India and Iran inked nine major agreements, including leasing part of the deepwater Iranian port of Chabahar to an Indian company, during Iranian President Hassan Rouhani’s New Delhi visit in mid-February.
Rouhani’s visit, the first by an Iranian president in nearly a decade, is a continuation of India’s robust outreach to West Asia.
“We had detailed discussions on ways to further deepen cooperation between India and Iran,” Indian Prime Minister Narendra Modi tweeted on February 17.
The visit is significant as it comes a month after the visit of Israel Prime Minister Benjamin Netanyahu. Modi government looks set to continue its precarious balancing act between western powers and the middle east.
The Port and the Pacts
Iran and India signed a lease for the Shahid Beheshti Port at Chabahar in southeastern Iran for 18 months. Chabahar is 140 km away from the China-sponsored US$46 billion Gwadar port in Pakistan that is being built as part of its Belt and Road Initiative.
The US$85 million Chabahar port, being built with Indian funding, will be a “golden gateway” for India giving it access to Iran and Afghanistan bypassing Pakistan, and curtailing China’s growing presence in the region.
India has already committed US$500 million to the Chabahar Port, outside of the Gulf of Hormuz and some of the busiest shipping lanes in the world.
Both India and Iran want to see a peaceful, stable Afghanistan.

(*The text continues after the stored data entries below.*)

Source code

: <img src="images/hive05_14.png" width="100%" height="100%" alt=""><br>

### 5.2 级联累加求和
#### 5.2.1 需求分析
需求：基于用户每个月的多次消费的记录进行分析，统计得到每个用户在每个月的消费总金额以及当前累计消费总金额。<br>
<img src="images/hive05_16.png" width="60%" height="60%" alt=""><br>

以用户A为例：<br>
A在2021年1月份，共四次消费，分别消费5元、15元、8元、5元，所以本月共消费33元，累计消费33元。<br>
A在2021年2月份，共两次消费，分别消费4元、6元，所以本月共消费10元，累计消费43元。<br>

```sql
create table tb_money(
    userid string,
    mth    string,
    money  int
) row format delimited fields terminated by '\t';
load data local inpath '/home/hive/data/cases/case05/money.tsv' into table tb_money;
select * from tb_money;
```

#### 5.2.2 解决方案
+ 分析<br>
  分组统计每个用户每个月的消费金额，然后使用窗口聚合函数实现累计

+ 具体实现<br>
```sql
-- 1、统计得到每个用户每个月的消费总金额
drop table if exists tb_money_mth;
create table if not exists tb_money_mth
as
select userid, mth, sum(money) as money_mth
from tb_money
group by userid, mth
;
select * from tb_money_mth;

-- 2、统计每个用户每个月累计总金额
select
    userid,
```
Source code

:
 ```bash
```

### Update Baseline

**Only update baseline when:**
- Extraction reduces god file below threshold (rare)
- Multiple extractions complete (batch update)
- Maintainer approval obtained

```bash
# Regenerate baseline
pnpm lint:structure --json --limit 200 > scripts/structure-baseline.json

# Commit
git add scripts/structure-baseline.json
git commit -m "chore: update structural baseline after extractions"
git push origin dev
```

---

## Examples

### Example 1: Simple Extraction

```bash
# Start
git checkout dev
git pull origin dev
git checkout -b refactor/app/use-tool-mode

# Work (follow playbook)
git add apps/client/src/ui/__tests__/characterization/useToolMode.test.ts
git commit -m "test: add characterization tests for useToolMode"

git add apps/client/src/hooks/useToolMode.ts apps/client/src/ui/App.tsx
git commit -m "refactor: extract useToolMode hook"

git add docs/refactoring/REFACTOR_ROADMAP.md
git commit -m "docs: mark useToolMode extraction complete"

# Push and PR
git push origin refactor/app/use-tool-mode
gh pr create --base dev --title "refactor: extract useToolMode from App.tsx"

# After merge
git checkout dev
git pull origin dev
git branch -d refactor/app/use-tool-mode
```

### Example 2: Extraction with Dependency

An official joint statement referred to “strengthening India-Iran-Afghanistan trilateral consultations”.
The three nations had signed a trilateral transit agreement during Modi’s visit to Tehran in May 2016 which saw a new dawn in bilateral relations.
“We want to increase connectivity and trade. We want to strengthen our strong cultural ties. Landlocked Afghanistan has got a golden gateway in Chabahar… We will support the rail link,” PM Modi said after meeting Rouhani.

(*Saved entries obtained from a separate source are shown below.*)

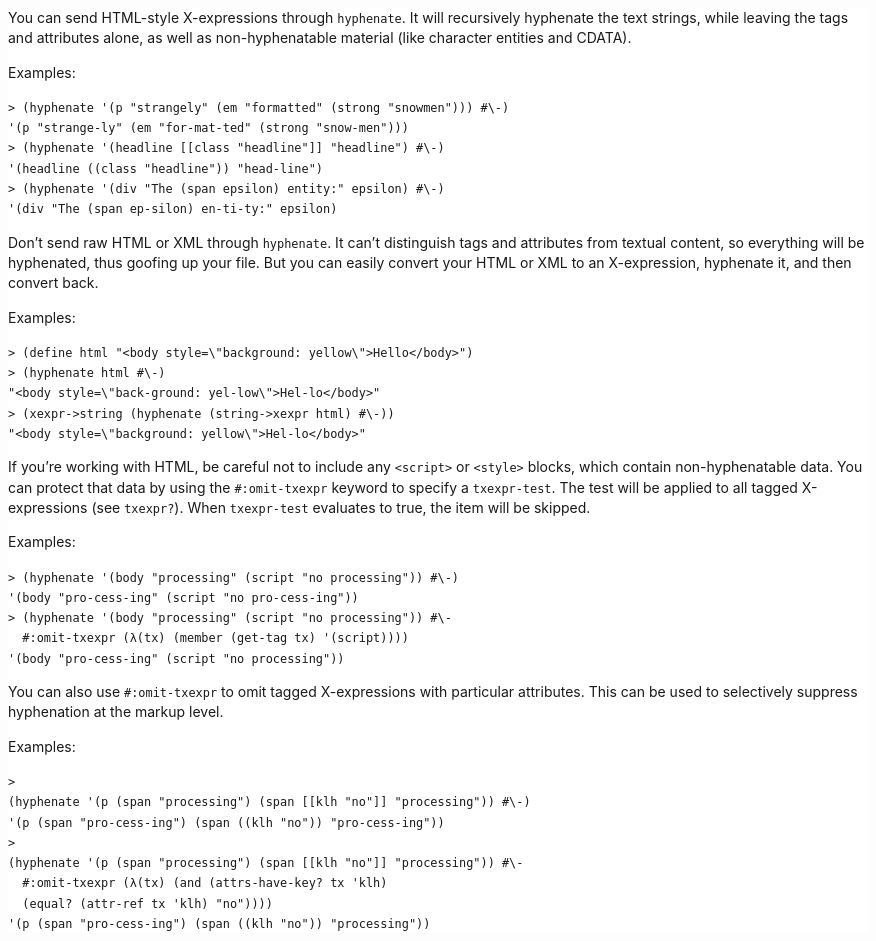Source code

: You can send HTML-style X-expressions through `hyphenate`. It will
recursively hyphenate the text strings, while leaving the tags and
attributes alone, as well as non-hyphenatable material \(like character
entities and CDATA\).

Examples:

```racket
> (hyphenate '(p "strangely" (em "formatted" (strong "snowmen"))) #\-)
'(p "strange-ly" (em "for-mat-ted" (strong "snow-men")))              
> (hyphenate '(headline [[class "headline"]] "headline") #\-)         
'(headline ((class "headline")) "head-line")                          
> (hyphenate '(div "The (span epsilon) entity:" epsilon) #\-)         
'(div "The (span ep-silon) en-ti-ty:" epsilon)                        
```

Don’t send raw HTML or XML through `hyphenate`. It can’t distinguish
tags and attributes from textual content, so everything will be
hyphenated, thus goofing up your file. But you can easily convert your
HTML or XML to an X-expression, hyphenate it, and then convert back.

Examples:

```racket
> (define html "<body style=\"background: yellow\">Hello</body>")
> (hyphenate html #\-)                                           
"<body style=\"back-ground: yel-low\">Hel-lo</body>"             
> (xexpr->string (hyphenate (string->xexpr html) #\-))           
"<body style=\"background: yellow\">Hel-lo</body>"               
```

If you’re working with HTML, be careful not to include any `<script>` or
`<style>` blocks, which contain non-hyphenatable data. You can protect
that data by using the `#:omit-txexpr` keyword to specify a
`txexpr-test`. The test will be applied to all tagged X-expressions
\(see `txexpr?`\). When `txexpr-test` evaluates to true, the item will
be skipped.

Examples:

```racket
> (hyphenate '(body "processing" (script "no processing")) #\-)
'(body "pro-cess-ing" (script "no pro-cess-ing"))              
> (hyphenate '(body "processing" (script "no processing")) #\- 
  #:omit-txexpr (λ(tx) (member (get-tag tx) '(script))))       
'(body "pro-cess-ing" (script "no processing"))                
```

You can also use `#:omit-txexpr` to omit tagged X-expressions with
particular attributes. This can be used to selectively suppress
hyphenation at the markup level.

Examples:

```racket
>                                                                        
(hyphenate '(p (span "processing") (span [[klh "no"]] "processing")) #\-)
'(p (span "pro-cess-ing") (span ((klh "no")) "pro-cess-ing"))            
>                                                                        
(hyphenate '(p (span "processing") (span [[klh "no"]] "processing")) #\- 
  #:omit-txexpr (λ(tx) (and (attrs-have-key? tx 'klh)                    
  (equal? (attr-ref tx 'klh) "no"))))                                    
'(p (span "pro-cess-ing") (span ((klh "no")) "processing"))              
```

India and Iran also signed nine agreements, including on easing visa rules and cooperation on medical sector, apart from a maritime agreement on Chabahar Port development.
Historically, India and Iran have had a long and peaceful collaboration with deep cultural ties.

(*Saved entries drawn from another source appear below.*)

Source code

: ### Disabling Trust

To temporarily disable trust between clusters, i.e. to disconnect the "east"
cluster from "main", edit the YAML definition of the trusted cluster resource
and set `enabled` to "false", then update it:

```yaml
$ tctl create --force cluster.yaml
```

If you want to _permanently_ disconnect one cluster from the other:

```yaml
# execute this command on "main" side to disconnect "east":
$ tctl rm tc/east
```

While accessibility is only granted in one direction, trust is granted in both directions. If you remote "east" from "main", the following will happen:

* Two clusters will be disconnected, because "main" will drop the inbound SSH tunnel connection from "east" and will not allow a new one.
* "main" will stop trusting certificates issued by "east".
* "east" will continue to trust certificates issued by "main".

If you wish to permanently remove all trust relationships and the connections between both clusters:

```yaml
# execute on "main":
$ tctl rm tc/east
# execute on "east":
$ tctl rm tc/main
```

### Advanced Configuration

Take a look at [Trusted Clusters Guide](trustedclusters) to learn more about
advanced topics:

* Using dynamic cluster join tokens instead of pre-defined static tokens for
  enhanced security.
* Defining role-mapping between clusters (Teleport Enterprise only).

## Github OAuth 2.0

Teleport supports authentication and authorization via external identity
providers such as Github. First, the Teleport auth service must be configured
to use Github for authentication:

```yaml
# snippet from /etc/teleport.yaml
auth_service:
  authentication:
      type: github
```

“The Shahnameh”, or the Book of Kings, the oldest Persian epic composed by Iranian poet Hakim Abul-Qasim Ferdowsi Tusi mentioned India over 100 times.
Farsi or Persian was spoken in the Indian subcontinent and was the language of the affluent class.
During the Cold War, India and Iran owed allegiance to different political blocs – the former to the Soviet Union and the latter to the US, yet their relations remained mostly cordial up to the Islamic Revolution. After the 1979 revolution in Iran, Tehran joined the India-led NAM (Non Aligned Movement) declaring it had no alliance with the US or the Soviets, temporarily boosting relations between Tehran and New Delhi.
However, tensions arose as a result of Iraq declaring an 8-year war on Iran and the fact that India had close relations with Saddam Hussein. After the Iran-Iraq war, relations between Iran and India improved dramatically and in 2001 then Indian Prime Minister Atal Bihari Vajpayee visited Tehran and signed the ‘Tehran Declaration.’